Processing pipeline
On this page
- Processing architecture
- Scaling
- Simple vs. complex data
- Monitoring the performance
- Configuring the pipelines
Conceptually, you can think of CluedIn as a streaming platform with multiple persistence stores. In addition, CluedIn ships with extensive functionality to integrate, manipulate, govern, and steward data on its way to downstream consumers.
With this in mind, the natural question arises: How long does it take to process data from input to output?
The answer depends on many factors, including:
-
The number of CPU cores assigned to processing.
-
The amount of RAM assigned to processing.
-
The complexity and size of the data.
-
Which CluedIn features are enabled in the processing pipeline (this article assumes all features are active).
Processing architecture
CluedIn uses an Enterprise Service Bus (ESB) to queue incoming data. This data is then monitored by multiple workers—in-memory .NET Core processes that:
-
Take one record at a time.
-
Run it through hundreds of validations, automated cleaners, and processors.
Because the ESB itself can process messages extremely quickly, the performance bottleneck often comes from the volume of validations and processors. For example:
-
Raw ESB rate: ~30,000 messages per second.
-
With full processing: ~1,000 messages per second.
The more the system automates, the slower it processes data.
Scaling
CluedIn scales vertically (bigger machines) and horizontally (more machines).
-
Processing components are stateless, so you can run anywhere from 0 to 100+ processing services.
-
While CluedIn can technically run on 1 CPU core, this is not optimal for production workloads.
-
CPU cores and RAM for processing services are configured in Helm charts.
-
Kubernetes Node Pools must also have sufficient resources to allow scaling.
Simple vs. complex data
In CluedIn, we typically distinguish between simple and complex data:
-
Simple data – Requires minimal built-in services, so it is processed faster.
Example: small, well-structured records such as table rows or JSON/XML from a REST API.
-
Complex data – Triggers many built-in processing functions, requiring more work.
Example: physical files, large records in tables, or large JSON/XML packages.
Consider carefully whether you need to ingest all columns from all tables. You can always bring in additional data later without complex remodeling.
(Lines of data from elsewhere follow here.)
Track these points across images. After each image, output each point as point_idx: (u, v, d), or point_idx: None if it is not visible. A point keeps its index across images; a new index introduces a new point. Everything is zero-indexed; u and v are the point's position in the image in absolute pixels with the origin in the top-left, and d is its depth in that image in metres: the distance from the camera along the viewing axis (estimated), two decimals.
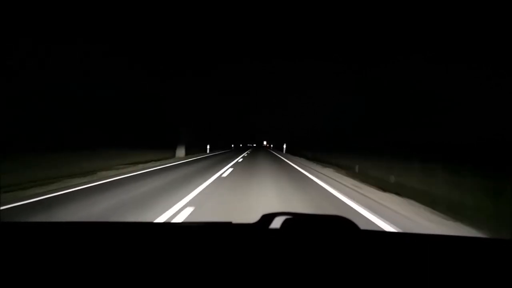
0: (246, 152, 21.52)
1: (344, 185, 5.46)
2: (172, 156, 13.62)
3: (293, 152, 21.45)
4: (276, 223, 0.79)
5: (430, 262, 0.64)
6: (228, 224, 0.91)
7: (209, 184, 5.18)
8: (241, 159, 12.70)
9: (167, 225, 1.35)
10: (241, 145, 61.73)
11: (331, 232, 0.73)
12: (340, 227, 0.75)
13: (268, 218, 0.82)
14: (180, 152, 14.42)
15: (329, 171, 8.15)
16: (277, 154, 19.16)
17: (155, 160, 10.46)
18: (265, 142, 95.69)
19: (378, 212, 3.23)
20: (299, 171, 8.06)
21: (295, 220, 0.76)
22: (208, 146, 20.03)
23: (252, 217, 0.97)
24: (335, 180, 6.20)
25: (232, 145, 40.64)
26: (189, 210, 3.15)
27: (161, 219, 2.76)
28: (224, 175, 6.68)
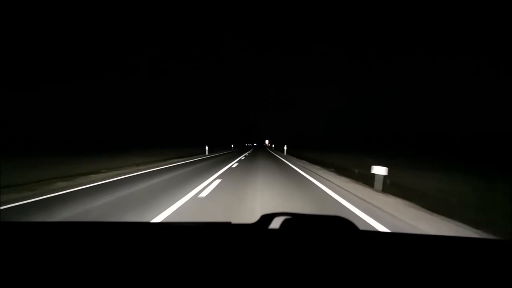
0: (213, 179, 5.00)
1: None
2: None
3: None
4: (276, 223, 0.78)
5: (430, 263, 0.63)
6: (227, 224, 0.91)
7: None
8: None
9: (166, 225, 1.34)
10: (232, 146, 35.70)
11: (330, 232, 0.72)
12: (339, 227, 0.74)
13: (267, 218, 0.81)
14: None
15: None
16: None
17: None
18: (267, 141, 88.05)
19: None
20: None
21: (294, 221, 0.75)
22: None
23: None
24: None
25: (206, 147, 17.03)
26: None
27: None
28: None
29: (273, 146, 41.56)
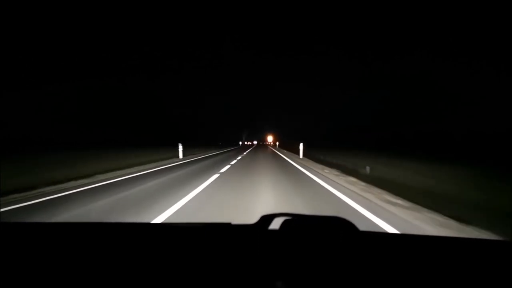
0: None
1: None
2: None
3: None
4: (275, 224, 0.78)
5: (431, 264, 0.63)
6: (227, 225, 0.91)
7: None
8: None
9: (166, 225, 1.34)
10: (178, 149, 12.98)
11: (330, 233, 0.72)
12: (339, 228, 0.74)
13: (267, 219, 0.81)
14: None
15: None
16: None
17: None
18: (270, 139, 72.06)
19: None
20: None
21: (294, 221, 0.75)
22: None
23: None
24: None
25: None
26: None
27: None
28: None
29: (300, 146, 14.50)
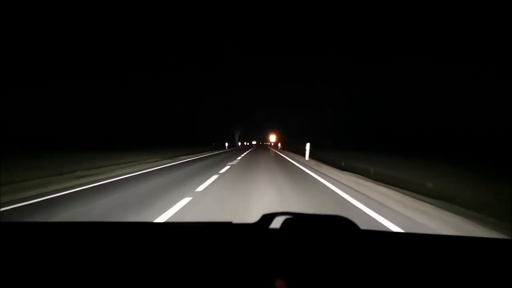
0: None
1: None
2: None
3: None
4: (276, 223, 0.78)
5: (431, 263, 0.63)
6: (228, 224, 0.91)
7: None
8: None
9: (166, 225, 1.34)
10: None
11: (331, 232, 0.72)
12: (340, 227, 0.74)
13: (268, 218, 0.81)
14: None
15: None
16: None
17: None
18: (273, 138, 64.03)
19: None
20: None
21: (295, 220, 0.75)
22: None
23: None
24: None
25: None
26: None
27: None
28: None
29: None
Monitoring the performance
CluedIn provides ways to monitor the processing pipeline’s performance. Administrators can use the Engine Room in the UI to:
-
View the overall speed of the processing pipeline.
-
Drill down into each processing step to see throughput rates.

Configuring the pipelines
You can selectively enable or disable certain processing pipelines. If you don’t need some of the more expensive steps, you can turn them off through configuration. This allows you to balance data quality against performance, depending on your requirements.